One general idea embodied in the law is if a man who is genetically related to a child abandons the child then he cannot object to the child’s adoption. (This is, I think, a fair summary of how the provisions of the law operate–really what happens is his consent is implied from his abandonment. Thus, he irrevocably consents when he abandons the child.) This does not seem like an unreasonable idea, at least to me.
It’s important not to jump ahead to the next question–which is what constitutes abandonment. For the moment, let’s just assume that what a man does clearly constitutes abandonment. Say he voluntarily walks away from all contact/responsibility for five years? In that case, in my view, he shouldn’t be able to object to adoption of the child by another, even if he suddenly decides he’d like to object at the last moment.
While I don’t know, of course, I can imagine that some might dissent from this conclusion. Particularly those very attached to the importance of the genetic link might contend that no matter what he has done he ought to be able to change his mind at the last moment. So there may be a point of disagreement here. In that case, there’s a discussion to be had about the pros and cons of having any doctrine like abandonment.
My guess is that the more controversial question is the second one–what constitutes abandonment? That’s obviously a critical question. And there’s obviously a spectrum here. To take one obvious point–let’s assume a person has to renounce responsibility in some way in order to abandon a child–for how long does this have to continue? A day? A month? Six months? A year? Five years? There’s no clear and obvious right answer—there are only competing answers. And again, it’s quite likely that we are going to find that we disagree about what constitutes abandonment.
There’s a critical subquestion highlighted by the Utah law, too. Can a man be deemed to abandon a child even before the child is born? Utah says that he can and that he does so when he fails to provide support (financial and emotional) to the mother in the six months preceding the birth of the child. Again, whatever one thinks about abandonment after the birth of a child, one could take the position that there can be no abandonment before the child is born.
Actually, I think that might be a difficult position to defend. Suppose a woman is pregnant as a result of a one night stand with a man and then he vanishes.
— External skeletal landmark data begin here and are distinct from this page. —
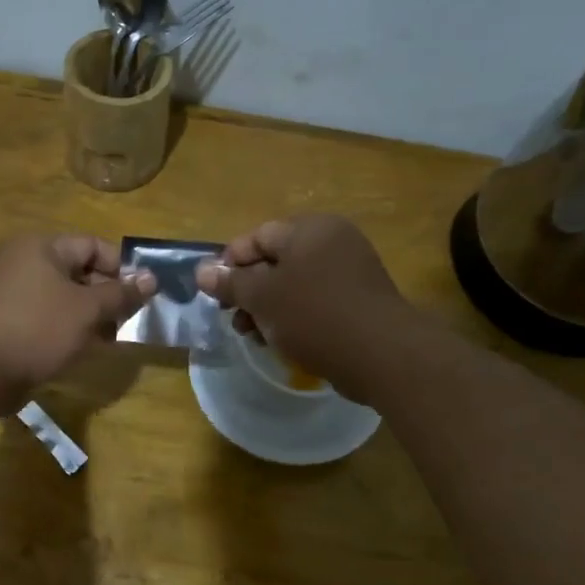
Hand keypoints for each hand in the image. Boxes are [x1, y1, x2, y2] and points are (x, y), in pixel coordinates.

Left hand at [0, 235, 154, 402]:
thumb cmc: (37, 328)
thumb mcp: (87, 310)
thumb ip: (121, 294)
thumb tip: (151, 278)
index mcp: (42, 247)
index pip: (93, 245)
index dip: (121, 267)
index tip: (143, 294)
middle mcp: (25, 262)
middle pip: (78, 271)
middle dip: (108, 295)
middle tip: (130, 320)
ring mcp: (13, 293)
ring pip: (64, 298)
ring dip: (91, 316)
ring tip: (111, 339)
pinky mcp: (8, 321)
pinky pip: (47, 317)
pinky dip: (68, 329)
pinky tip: (84, 349)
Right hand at [196, 215, 408, 400]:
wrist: (381, 354)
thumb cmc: (314, 315)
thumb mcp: (262, 297)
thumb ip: (230, 283)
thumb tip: (202, 271)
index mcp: (310, 229)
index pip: (257, 236)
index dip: (230, 263)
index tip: (215, 293)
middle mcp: (332, 242)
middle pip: (275, 262)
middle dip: (248, 292)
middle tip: (233, 319)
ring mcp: (350, 272)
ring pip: (294, 286)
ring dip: (267, 309)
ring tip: (253, 336)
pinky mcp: (359, 301)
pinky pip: (315, 302)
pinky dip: (294, 318)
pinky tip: (281, 342)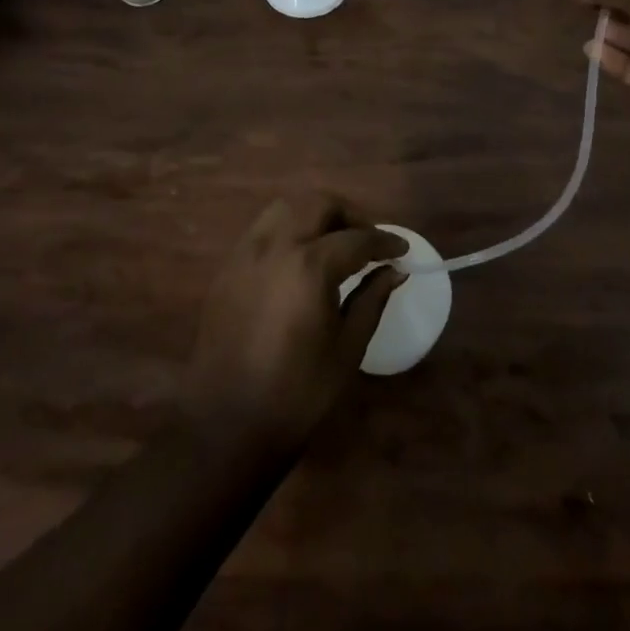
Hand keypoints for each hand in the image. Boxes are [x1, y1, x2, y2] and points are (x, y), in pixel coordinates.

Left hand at [182, 194, 405, 453]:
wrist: (227, 425)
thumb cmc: (298, 393)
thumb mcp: (347, 347)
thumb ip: (372, 298)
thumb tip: (395, 270)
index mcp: (310, 266)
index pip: (357, 239)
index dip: (385, 241)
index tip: (403, 249)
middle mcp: (275, 246)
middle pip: (319, 205)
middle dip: (351, 216)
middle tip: (370, 240)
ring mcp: (246, 253)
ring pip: (286, 208)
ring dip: (316, 214)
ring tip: (335, 241)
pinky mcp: (227, 268)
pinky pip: (263, 230)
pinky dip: (289, 229)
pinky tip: (301, 257)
Do we really want to require his consent before she can place the child for adoption? Don’t we need a way to say his consent is not necessary?
You can see that there are many questions to ask and many complaints one could make about the Utah law. The real point I want to make here is that it is important to think carefully and to identify exactly which things seem to be problematic. I think it is the only way to have an intelligible discussion.
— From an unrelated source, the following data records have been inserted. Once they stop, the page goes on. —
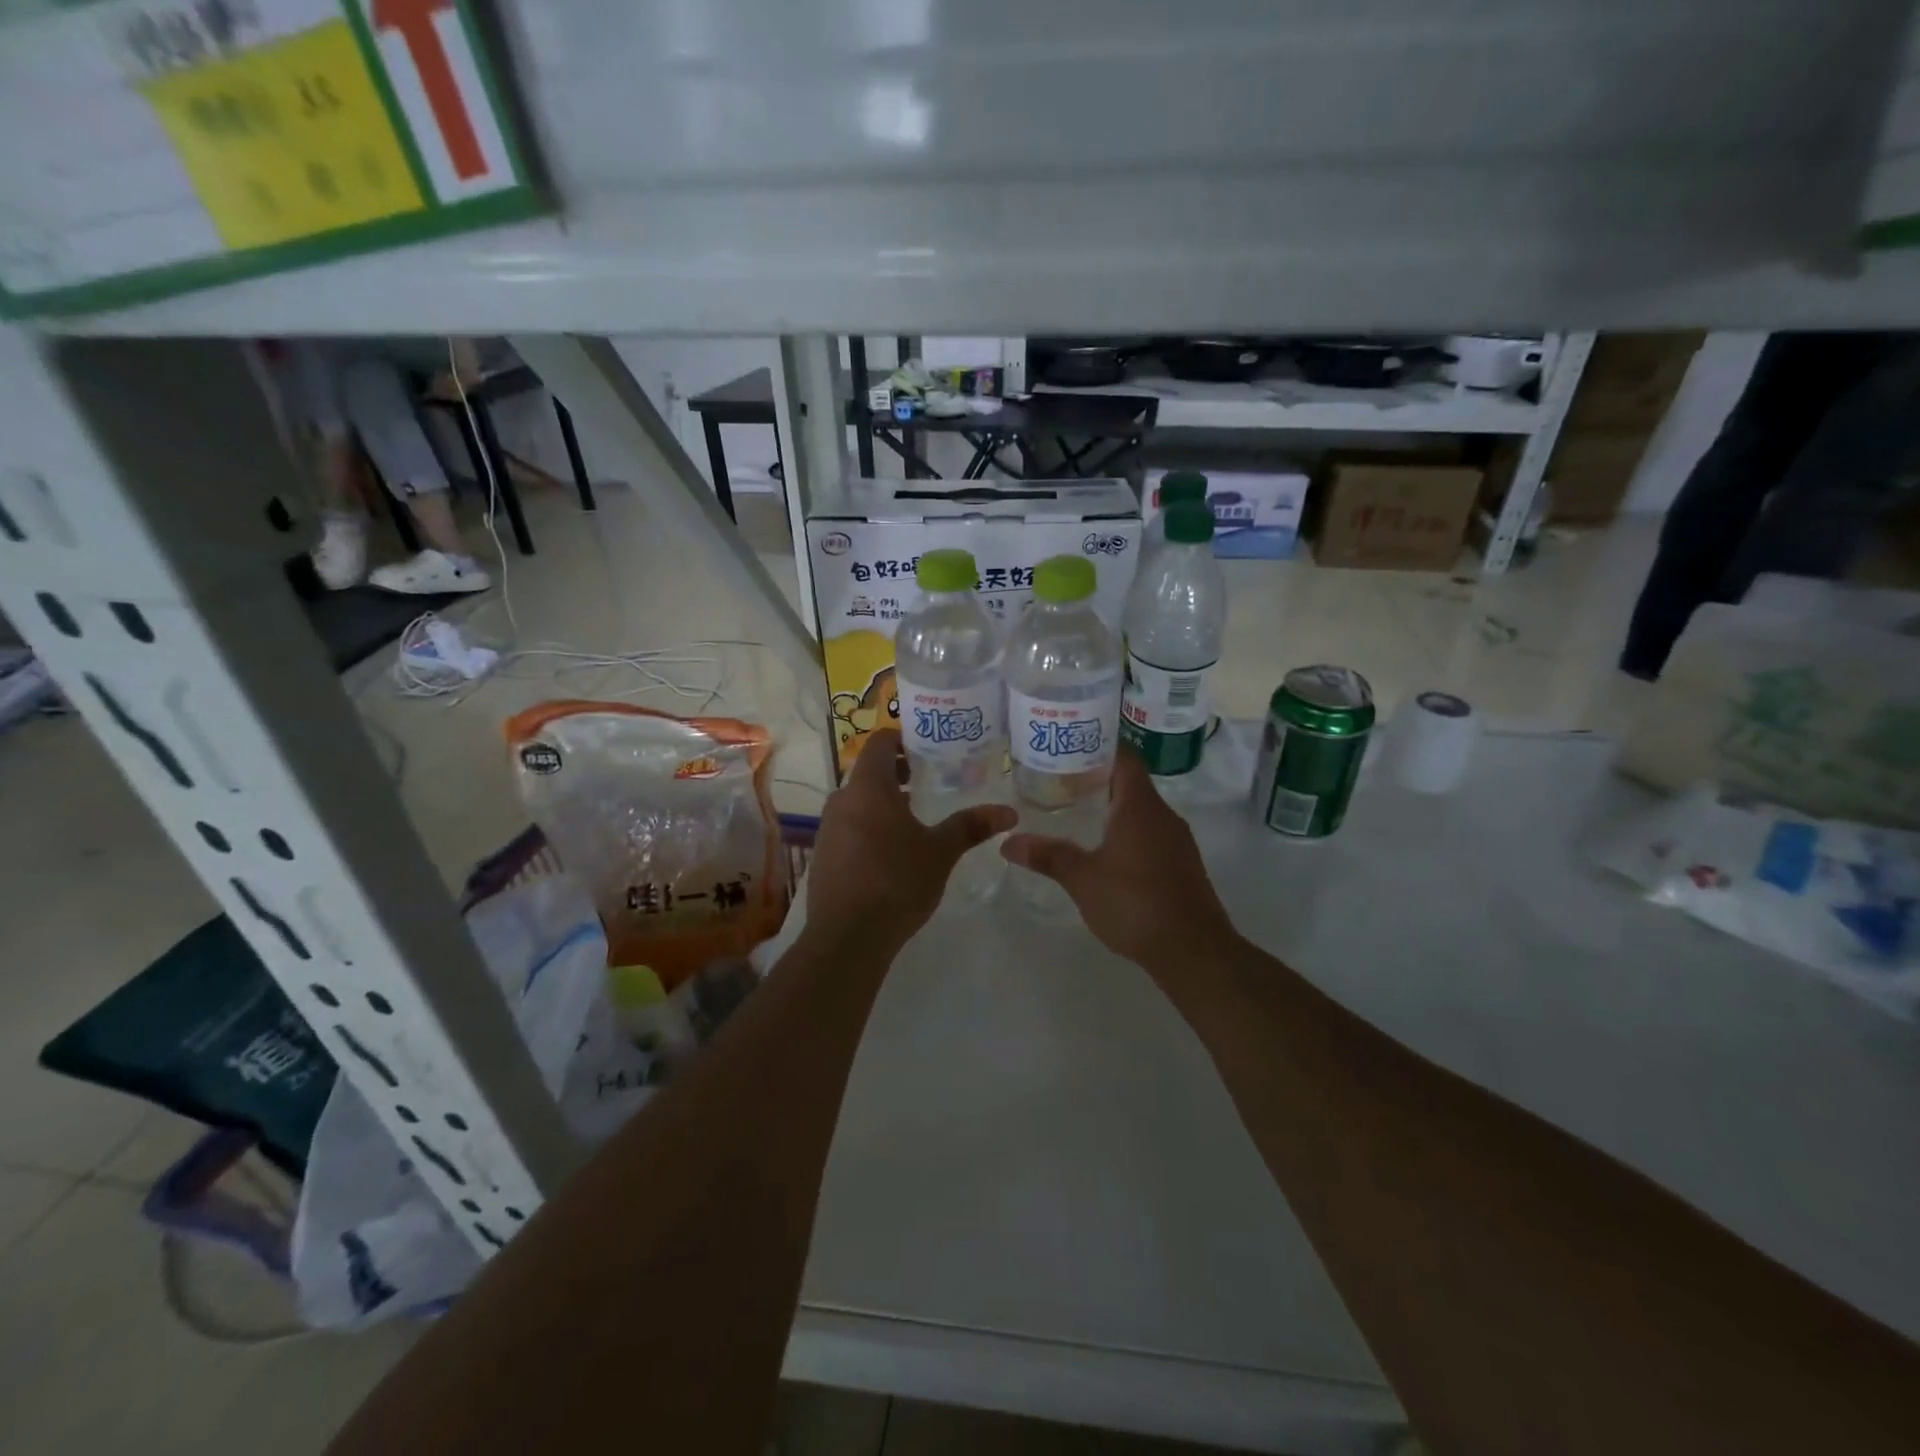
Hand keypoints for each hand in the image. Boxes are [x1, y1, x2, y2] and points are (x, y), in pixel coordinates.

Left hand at [806, 729, 1016, 947]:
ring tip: (916, 818)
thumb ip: (971, 826)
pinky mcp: (822, 855)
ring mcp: (827, 828)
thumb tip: (1009, 812)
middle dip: (899, 773)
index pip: (880, 742)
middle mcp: (842, 800)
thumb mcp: (940, 852)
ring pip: (858, 801)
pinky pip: (849, 826)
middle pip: (870, 772)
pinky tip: (892, 852)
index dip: (903, 738)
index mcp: (868, 788)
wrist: (847, 937)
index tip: (928, 746)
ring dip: (885, 802)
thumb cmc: (897, 882)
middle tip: (931, 781)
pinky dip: (870, 826)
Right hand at [1001, 748, 1239, 970]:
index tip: (1069, 747)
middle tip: (1060, 781)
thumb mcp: (1082, 878)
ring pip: (1142, 811)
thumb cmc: (1135, 903)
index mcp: (1140, 806)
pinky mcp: (1182, 865)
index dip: (1098, 746)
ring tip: (1076, 812)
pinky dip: (1127, 832)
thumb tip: (1007, 841)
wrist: (1193, 951)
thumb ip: (1047, 855)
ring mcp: (1177, 841)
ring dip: (1113, 808)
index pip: (1123, 756)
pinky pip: (1151, 834)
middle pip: (1131, 782)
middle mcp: (1163, 815)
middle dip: (1098, 778)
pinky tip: (1104, 850)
One final set of points here: It’s also useful to identify the underlying goals that are to be served by laws regarding abandonment. One ever-present goal is the well-being of children generally. What I mean is that one can say that we should craft law in a way that serves the best interests of children generally. (You can see that one can defend incorporating some idea of abandonment into the law as consistent with this goal.)
But I’m sure we’ll disagree about what serves the well-being of children generally. And there are always trade-offs to be made. A policy that serves the well-being of some children may also harm some children along the way. (I think the abandonment provision might be in this category.) Don’t we need to know the proportions to decide if it is okay? I’m fairly sure we won’t agree on what the numbers/proportions are.
Are there other goals we should consider, too? Do we think about the well-being of the adults, to0–about the rights of the adults involved as well as the children?
What all this means to me is that there’s an awful lot to talk about/think about here, but it’s very important to unpack what we mean as we do so.